Text for analysis ->
The following diagram illustrates this process:

mermaid
:zoom:

sequenceDiagram
    participant LH as Language host
    participant P as Provider
    box Engine
        participant E as Engine
        participant SL as Schema loader
        participant M as Mapper
    end
    participant C as Converter

    Note right of E: Conversion starts
    Note right of E: PCL generation starts

    E->>+C: ConvertProgram(source, target, args, SL, M)

    loop As necessary
        C->>+SL: GetSchema(package)
        SL->>+P: GetSchema(package)
        P->>-SL: Schema(package)
        SL->>-C: Schema(package)

        C->>+M: GetMapping(name, hint)

        Note right of M: If supplied, use hint to find an appropriate plugin

        M->>+P: GetMappings(name)
        P->>-M: Mappings(name)
        M->>+P: GetMapping(name)
        P->>-M: Mapping(name)
        M->>-C: Mapping(name)
    end

    C->>-E: Done(target PCL)

    Note right of E: PCL generation completes
    Note right of E: Target language code generation starts

    E->>+LH: GenerateProject(target PCL)

    loop As necessary
        LH->>+E: GetSchema(package)
        E->>+P: GetSchema(package)
        P->>-E: Schema(package)
        E->>-LH: Schema(package)
    end

    LH->>-E: Done(target program)

    Note right of E: Target language code generation completes
    Note right of E: Conversion completes

(state-conversion)=

State conversion

(converter-schema-mapping)= (converter-schema)= (converter-mapping)=

Schema loading and mapping

Suppose we want to convert the following Terraform program:

hcl
resource "aws_s3_bucket" "foo" {
    bucket_name = "my-bucket"
}

We might expect the following PCL output:

hcl
resource "aws:s3/bucket:Bucket" "foo" {
    bucketName = "my-bucket"
}

We know from other parts of this document that the pulumi-converter-terraform plugin will almost certainly be involved, but how is the plugin to know that:

  • The aws_s3_bucket resource has an equivalent provided by the Pulumi aws package?
  • In the Pulumi aws package, the aws:s3/bucket:Bucket type is used to represent an S3 bucket?

This is where schema loading and mapping come in. Converting programs and state requires knowledge of various Pulumi identifiers and conventions, such as which Pulumi package maps to a given Terraform provider (e.g. Pulumi's gcp to Terraform's google), or how some source resource name must be transformed to produce a Pulumi equivalent (e.g. turning Terraform's aws_s3_bucket into Pulumi's aws:s3/bucket:Bucket). Rather than baking this knowledge into each converter, plugins are furnished with the addresses of and gRPC servers that they can use to load schema and map names respectively. Since in general this sort of information is provider-specific (e.g. the gcp provider knows specifically that Terraform resources named gcp_* can be mapped to Pulumi types of the form gcp:*/*:*, etc.), the engine exposes implementations of these services that broker calls to the appropriate provider. Specifically, providers (through the interface) offer the following methods:

  • , which returns the schema for the package offered by the provider
  • , which accepts a "conversion key" (the source language being converted from, such as terraform) and returns a list of names representing packages in the source language for which mappings are available. So for instance, if the Pulumi gcp provider maps to the Terraform google provider, calling GetMappings("terraform") on an instance of the gcp plugin might return the list ["google"].

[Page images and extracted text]

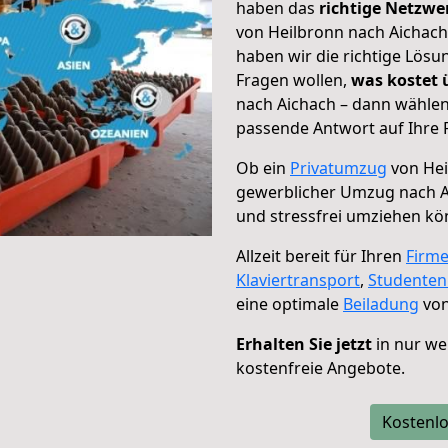
haben das
richtige Netzw
von Heilbronn nach Aichach
haben wir die richtige Lösu
Fragen wollen,
was kostet
nach Aichach – dann wählen
passende Antwort auf Ihre 
Ob ein
Privatumzug
von Hei
gewerblicher Umzug nach A
und stressfrei umziehen kö
Allzeit bereit für Ihren
Firm
Klaviertransport
,
Studente
eine optimale
Beiladung
von
Erhalten Sie jetzt
in nur we
kostenfreie Angebote.
Kostenlo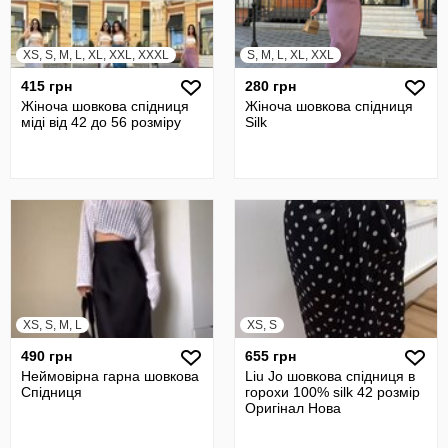
XS, S, M, L, XL, XXL, XXXL
S, M, L, XL, XXL
415 грн
280 грн
Жіноча шовкова спідниця
Жіноча шовкова спідниця
міді від 42 до 56 розміру
Silk
XS, S, M, L
XS, S
490 грн
655 грн
Неймовірна гарна шовкова
Liu Jo шовкова спідниця в
Спідниця
горохи 100% silk 42 розмір
Оригінал Нова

Parts of the exercise ->
a) List the display names of all the participants declared in the sequence diagram of the text on program conversion.
b) Transcribe the passage of the text on program conversion from "sequenceDiagram" up to and including "args, SL, M)".

Task-by-task answers ->
a) Language host, Provider, Engine, Schema loader, Mapper, Converter

b)
sequenceDiagram
    participant LH as Language host
    participant P as Provider
    box Engine
        participant E as Engine
        participant SL as Schema loader
        participant M as Mapper
    end
    participant C as Converter

    Note right of E: Conversion starts
    Note right of E: PCL generation starts

    E->>+C: ConvertProgram(source, target, args, SL, M)